→ **Material for this task**:
────

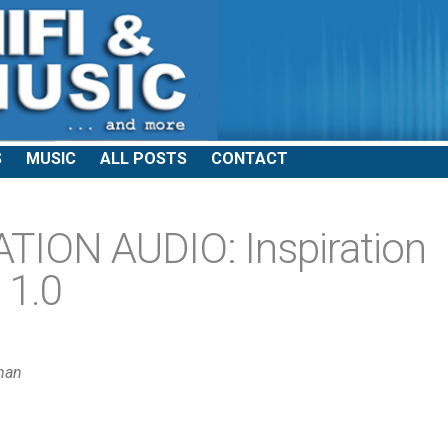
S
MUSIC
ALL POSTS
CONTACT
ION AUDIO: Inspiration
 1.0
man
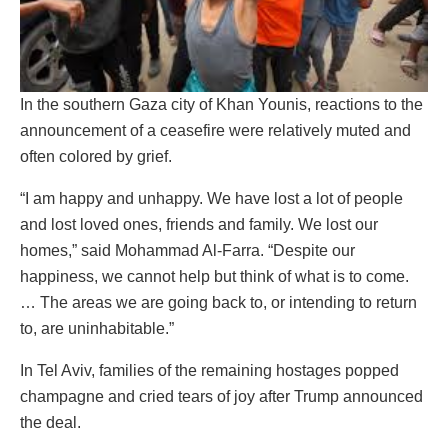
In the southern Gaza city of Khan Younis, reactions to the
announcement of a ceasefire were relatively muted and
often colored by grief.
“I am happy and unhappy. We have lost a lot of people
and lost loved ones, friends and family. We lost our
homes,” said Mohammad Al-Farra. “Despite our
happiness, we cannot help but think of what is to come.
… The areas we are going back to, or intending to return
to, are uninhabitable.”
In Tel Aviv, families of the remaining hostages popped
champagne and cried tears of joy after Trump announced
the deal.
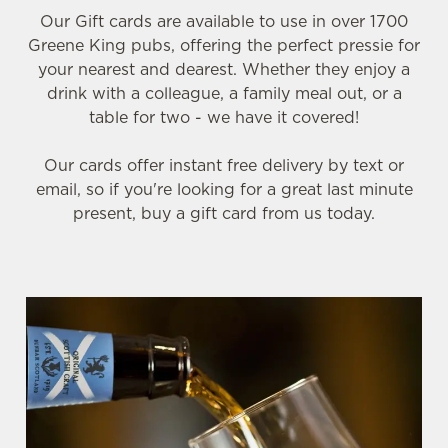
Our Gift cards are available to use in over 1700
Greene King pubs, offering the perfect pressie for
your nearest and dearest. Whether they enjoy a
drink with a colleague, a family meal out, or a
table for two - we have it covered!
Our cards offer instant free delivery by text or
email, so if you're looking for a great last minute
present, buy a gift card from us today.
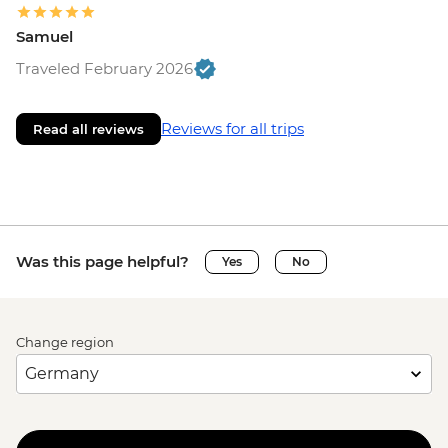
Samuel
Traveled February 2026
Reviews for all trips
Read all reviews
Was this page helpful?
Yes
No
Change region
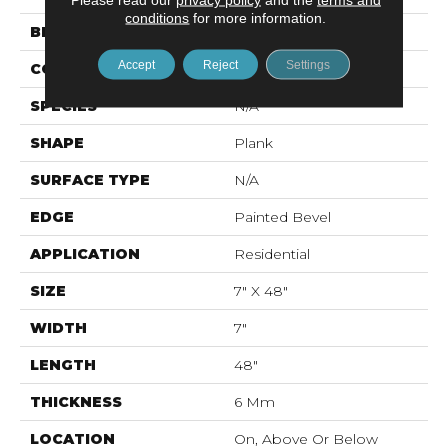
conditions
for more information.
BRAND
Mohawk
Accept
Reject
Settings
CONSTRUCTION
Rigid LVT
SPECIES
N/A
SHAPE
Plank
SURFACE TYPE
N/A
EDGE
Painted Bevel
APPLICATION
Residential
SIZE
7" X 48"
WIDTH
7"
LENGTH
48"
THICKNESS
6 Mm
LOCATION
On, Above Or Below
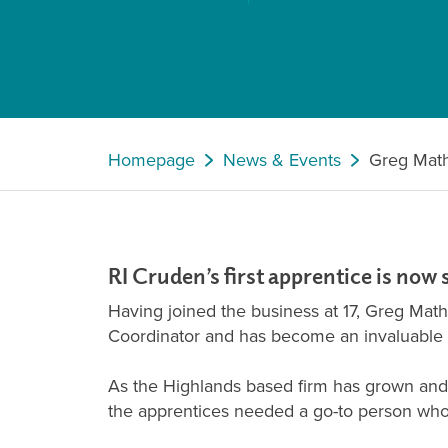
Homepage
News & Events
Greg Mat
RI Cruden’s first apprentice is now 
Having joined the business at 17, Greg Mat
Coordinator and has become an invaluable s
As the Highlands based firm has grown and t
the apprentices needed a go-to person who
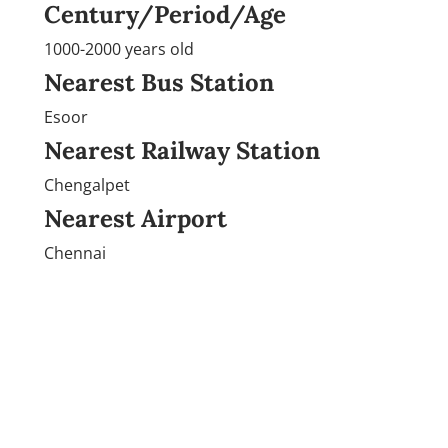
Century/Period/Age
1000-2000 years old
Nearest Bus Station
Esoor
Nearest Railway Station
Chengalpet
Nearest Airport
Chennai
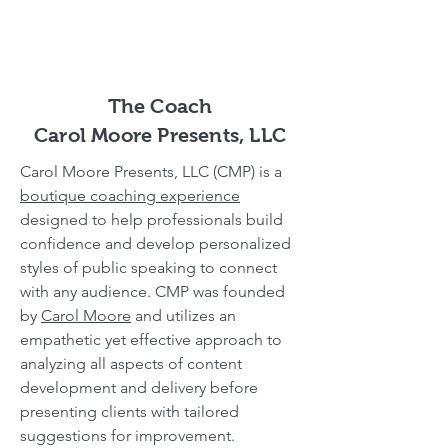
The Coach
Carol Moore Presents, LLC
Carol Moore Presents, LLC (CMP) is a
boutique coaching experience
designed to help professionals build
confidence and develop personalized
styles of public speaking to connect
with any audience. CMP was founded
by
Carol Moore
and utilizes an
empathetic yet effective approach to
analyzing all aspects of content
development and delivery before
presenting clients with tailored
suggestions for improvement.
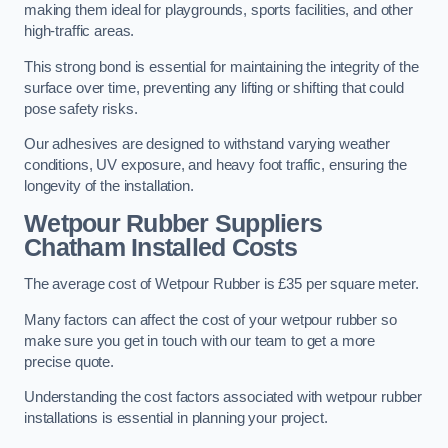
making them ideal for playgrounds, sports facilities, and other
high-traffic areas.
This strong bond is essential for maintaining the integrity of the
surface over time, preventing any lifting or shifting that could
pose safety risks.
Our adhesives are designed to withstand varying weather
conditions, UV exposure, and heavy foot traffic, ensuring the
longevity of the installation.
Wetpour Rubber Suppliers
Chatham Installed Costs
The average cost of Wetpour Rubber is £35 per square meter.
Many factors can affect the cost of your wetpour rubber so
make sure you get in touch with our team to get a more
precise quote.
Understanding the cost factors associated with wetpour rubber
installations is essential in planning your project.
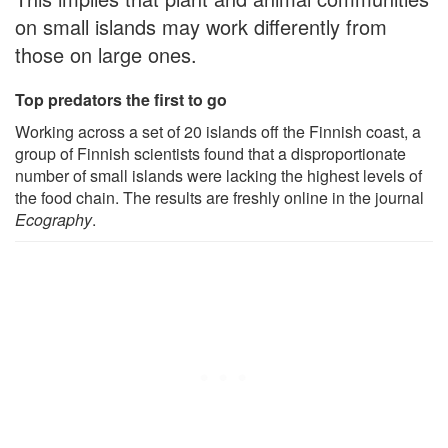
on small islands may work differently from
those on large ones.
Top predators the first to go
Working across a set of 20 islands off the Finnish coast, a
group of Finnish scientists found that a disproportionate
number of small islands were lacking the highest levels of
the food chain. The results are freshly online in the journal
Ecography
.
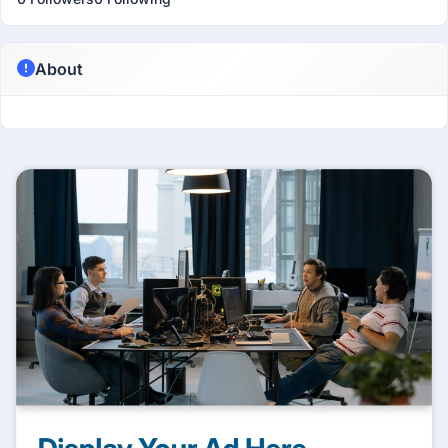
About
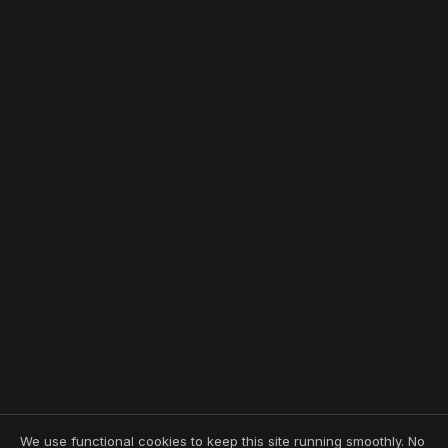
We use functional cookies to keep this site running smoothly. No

────

How many lines of the records above contain the string "from"? Reply with the number alone.

2